Gobernadores como Juan José Luis Gioja (San Juan) se hacían eco de los argumentos conservadores. Gioja se definió como “un defensor de la familia”, para explicar su rechazo. “Yo no estoy de acuerdo con la ley que aprobó Diputados”. Otros, como el gobernador mendocino de Mendoza, Celso Jaque, amenazó con usar una especie de “objeción de conciencia” (inexistente en la medida). El mismo día que se publicó la ley en el Boletín Oficial, declaró, “Le he pedido al ministro de Gobierno que, si hay funcionarios del Registro Civil que por la circunstancia que fuere quieren hacer uso de la objeción de conciencia, lo den a conocer”.
La posición de los gobernadores se hizo transparente en la votación de la Cámara Alta. Fue el caso de Salta, que no aportó un solo voto positivo en el Senado, aunque su gobernador Juan Manuel Urtubey fue menos estridente.

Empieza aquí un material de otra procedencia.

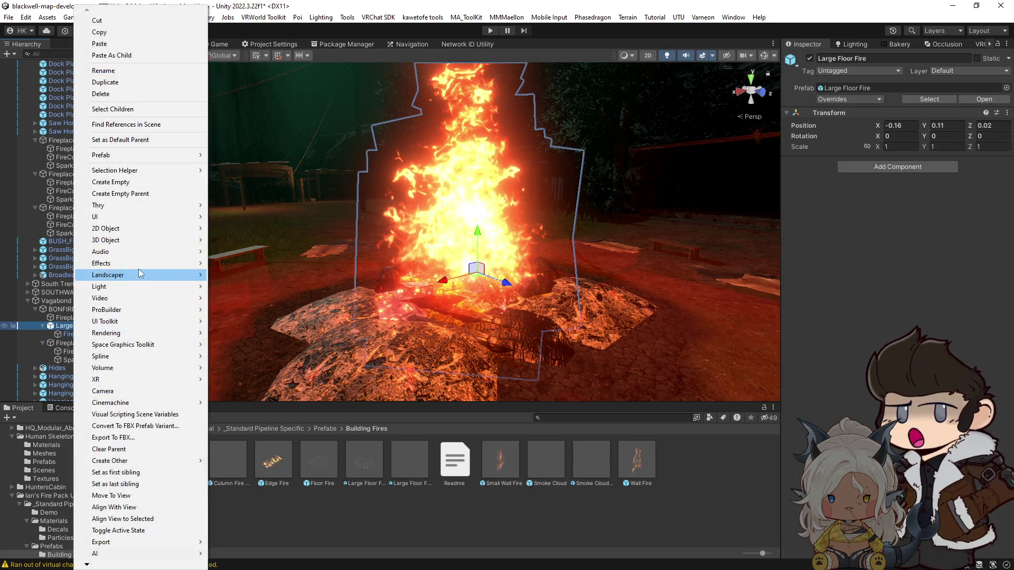
{"action": "mouse_move", "coordinate": [140, 231]}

En contra o ausentándose, varias provincias votaron 100% negativo, sin importar la opinión de la población, como San Luis, San Juan o La Pampa.
En el Congreso
La oposición a la ley de matrimonio igualitario tuvo un abanico de argumentos. Desde las extremas, con acusaciones de antinaturales o conspiraciones para llevarse a los niños incluidas, hasta los que se pretendían“comprensivos” pero impulsaban una segregación legal: no todas las personas pueden acceder al derecho de casarse y gozar de los derechos derivados del matrimonio (cobertura médica, pensión, entre otros).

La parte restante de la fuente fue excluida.